Quando pensiamo agli alieni ci vengono in mente flotte di astronavi che viaggiano tra le stelle, omini verdi dall’aspetto inquietante, oppure rapimenti assurdi con fasci di luce. C’è chi invece crede che il silenzio del cosmo sia il segno che siamo soli nell’universo. Secondo un recente studio della NASA, invece, la verità è diversa e potrebbe essere molto più semplice e disarmante. E il motivo per il quale non abbiamo ancora avuto un contatto con gli alieni è perfettamente spiegabile.
- Perché non abbiamo ancora avuto un contatto con gli alieni? Il principio della “monotonia radicale”
- Il silenzio cosmico e le distanze impossibili: tutte le visioni a riguardo
Perché non abbiamo ancora avuto un contatto con gli alieni? Il principio della “monotonia radicale”
Andiamo con ordine e partiamo dal principio in questione: forse non abbiamo ancora incontrato gli alieni perché non sono poi così diversi da noi, né tanto più avanti tecnologicamente.
L’astrofisico Robin H.D. Corbet, del Goddard Space Flight Center della NASA, ha proposto un’ipotesi che ribalta il Paradosso di Fermi: dove sono tutti?
Forse non ci siamo ancora incontrati perché gli alieni non sono affatto civiltà super evolute, ma società simili alla nostra, solo leggermente più avanzate, e pertanto non disporrebbero neppure loro di tutta la tecnologia necessaria per raggiungerci.
La sua teoria, chiamata principio della monotonia radicale, suggerisce che le civiltà intelligenti della galassia abbiano raggiunto livelli tecnologici comparabili e non dispongano di astronavi iperveloci, megastrutture come le sfere di Dyson o tecnologie basate su leggi ancora sconosciute dalla fisica terrestre. In pratica, gli alieni non sarebbero né divinità cosmiche né fantasmi inafferrabili: solo esseri tecnologicamente “normali”, magari addirittura annoiati dall’esplorazione spaziale.
Il silenzio cosmico e le distanze impossibili: tutte le visioni a riguardo
Non tutti, però, sembrano concordare con questa visione. Secondo Claudio Grimaldi dell’EPFL, il problema è più pratico che filosofico: la Terra potrebbe trovarsi in una sorta di “spugna cosmica”, dove i segnali elettromagnetici viaggiano in spazi vuoti enormi e difficili da attraversare. In appena sessant’anni di ricerca radio, forse non abbiamo ancora ascoltato a sufficienza.
I suoi calcoli stimano che potrebbero volerci da sessanta a duemila anni prima di captare una vera tecnofirma aliena. Altri studi indicano che – per esempio – l’esistenza di circa 36 civiltà intelligenti nella Via Lattea, distanti in media 17mila anni luce l’una dall’altra creerebbe già di per sé un abisso che rende improbabile ogni contatto diretto, almeno con le nostre attuali tecnologie.

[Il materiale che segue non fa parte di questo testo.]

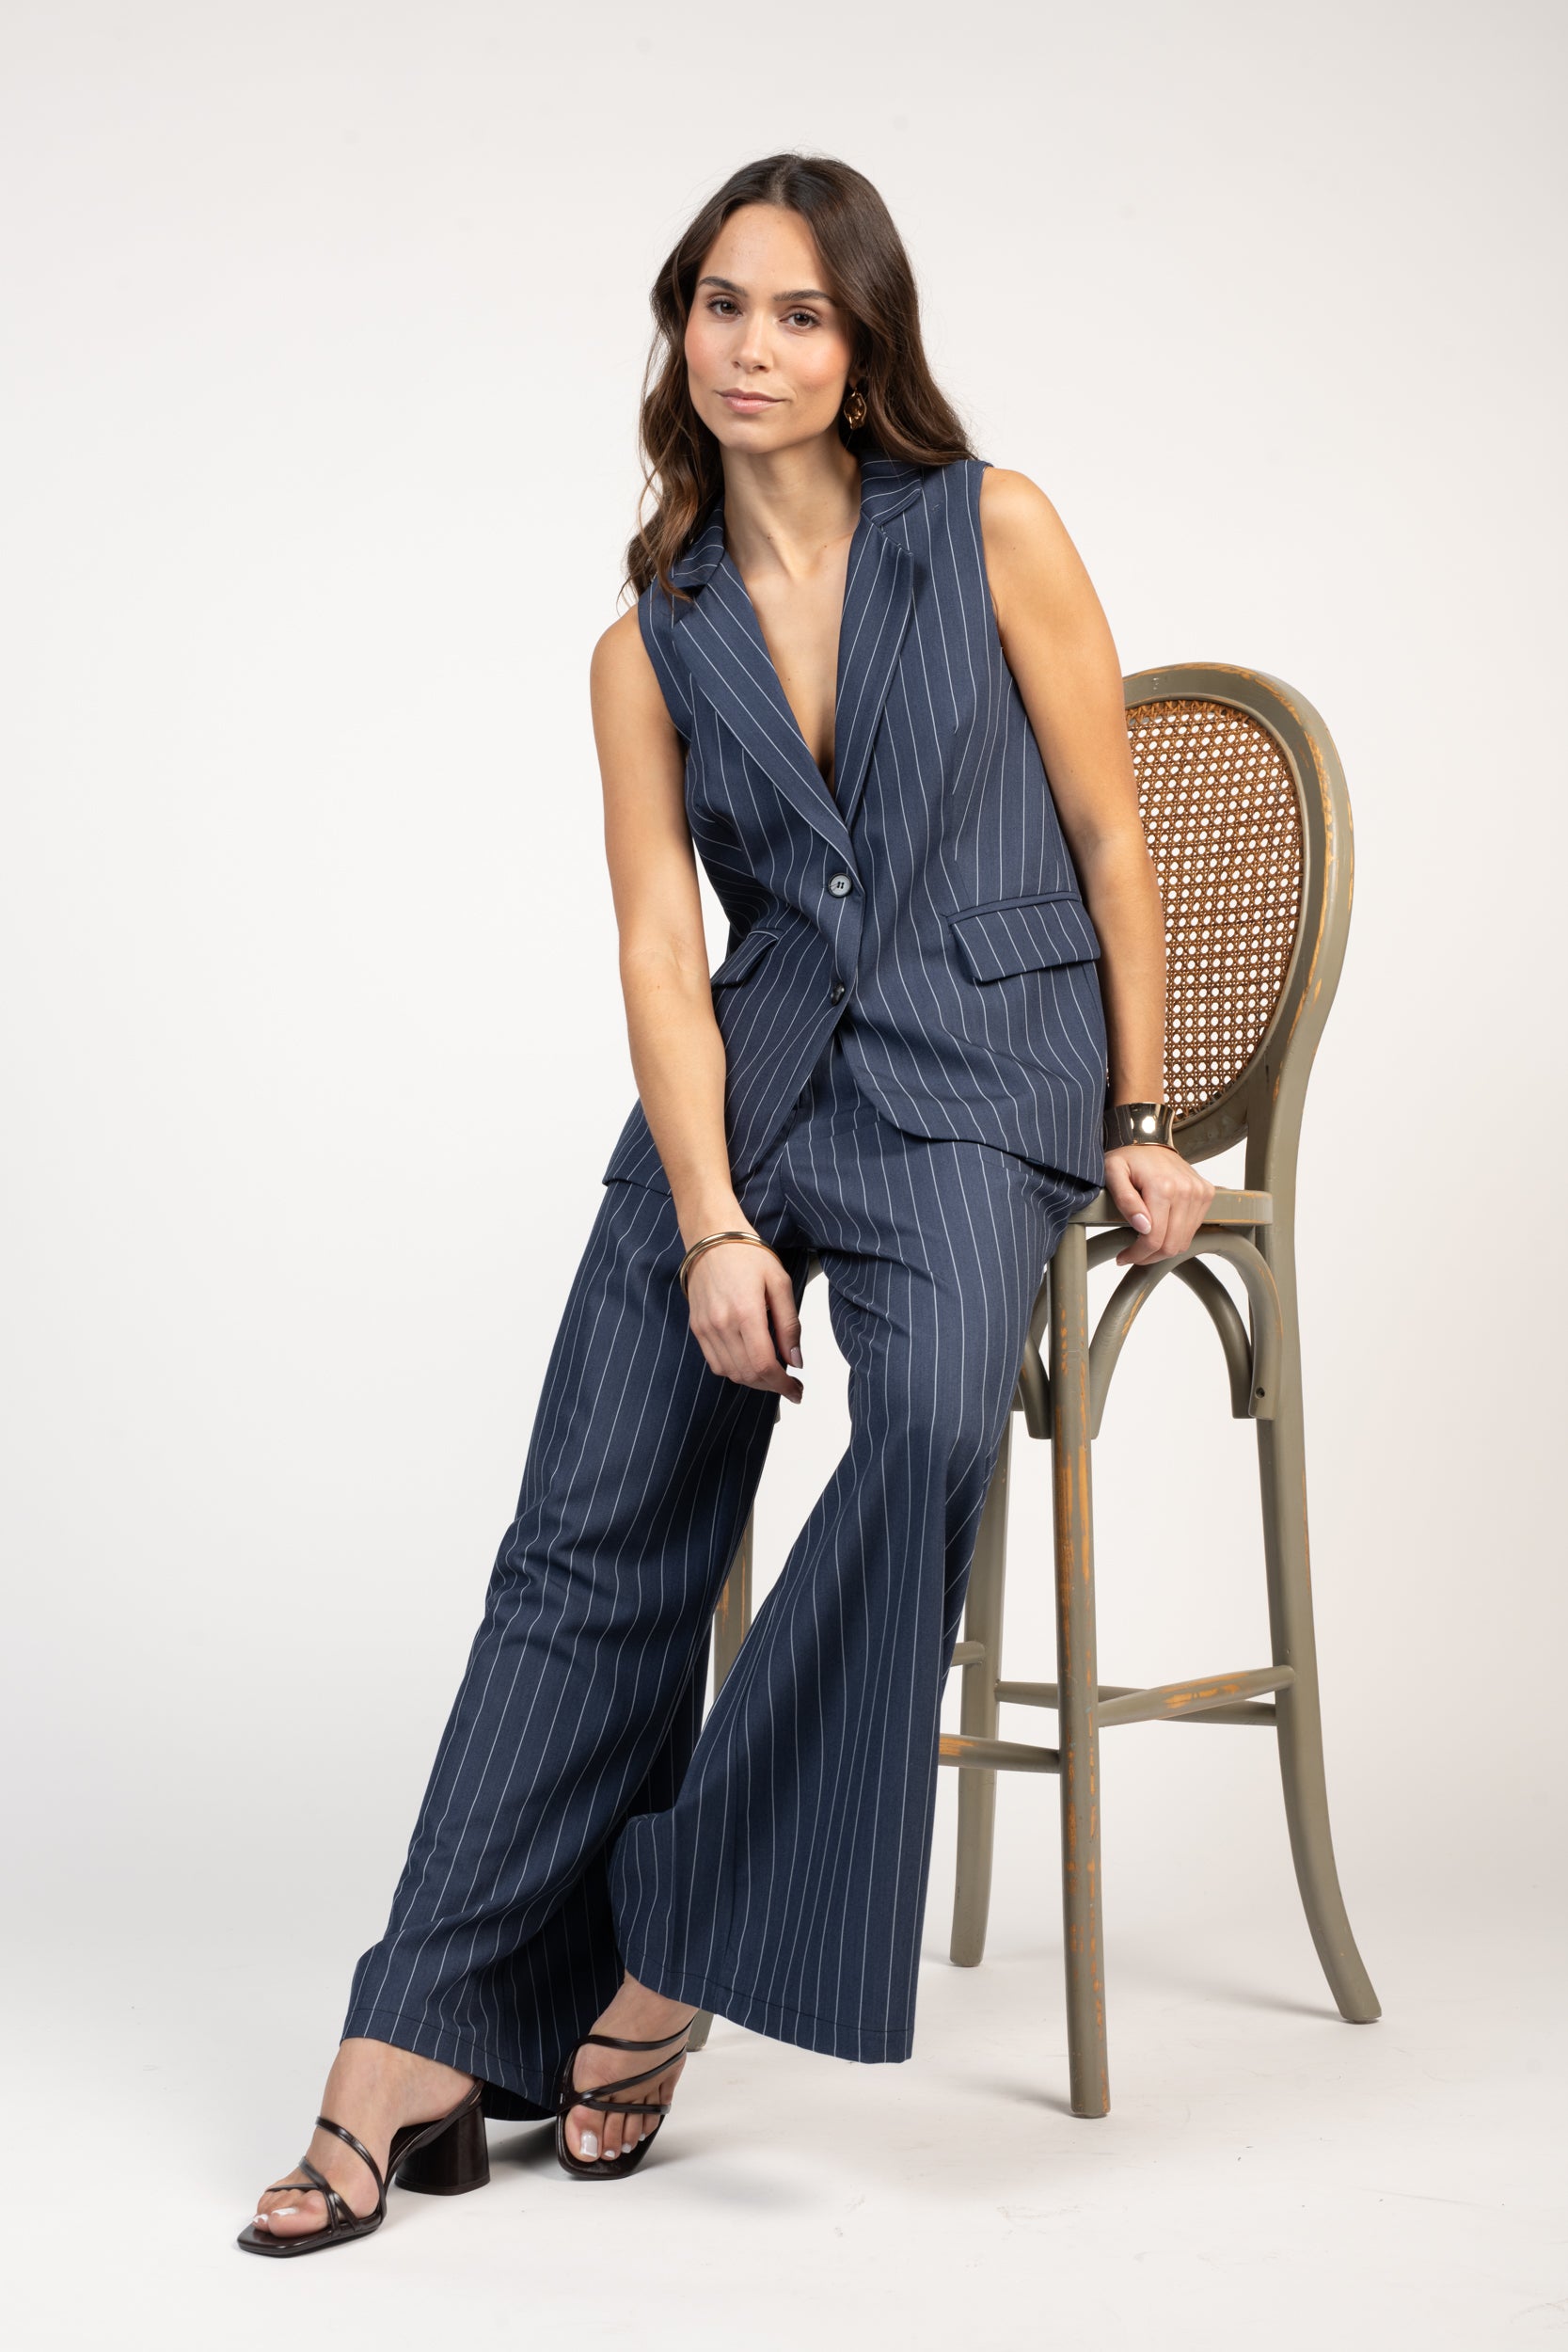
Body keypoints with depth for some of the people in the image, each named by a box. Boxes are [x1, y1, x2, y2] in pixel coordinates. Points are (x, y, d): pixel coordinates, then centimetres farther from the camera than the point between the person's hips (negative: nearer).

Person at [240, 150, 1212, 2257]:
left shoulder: (993, 533, 3)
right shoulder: (652, 646, 10)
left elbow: (1108, 837, 6)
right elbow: (661, 952, 1)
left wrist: (1138, 1124, 3)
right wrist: (714, 1228, -12)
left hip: (981, 1072, -3)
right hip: (753, 1075, 3)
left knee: (931, 1412, -32)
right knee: (591, 1535, -11)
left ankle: (680, 1957, -21)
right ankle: (422, 2057, -11)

E così, mentre in molti pensano che il nostro sistema solare sia troppo “noioso” per attirare visitatori, altri credono che la Terra venga protetta come un raro ecosistema. In ogni caso, fino a prova contraria, restiamo soli in un universo silenzioso ma pieno di possibilità.
Dunque, la verità potrebbe non risiedere in quello che l’immaginario collettivo e la cultura pop con tanto di contaminazione cinematografiche ci hanno proposto per anni. Le astronavi ipertecnologiche e i complotti interstellari possono essere in gran parte frutto della nostra fantasia, ma in una disarmante normalità. Forse, stando a quello che ci suggerisce Corbet, stiamo andando alla ricerca un salto quantico di civiltà, quando dovremmo aspettarci una popolazione aliena che naviga invece sulle stesse difficoltà tecnologiche e le stesse immense distanze che affliggono noi.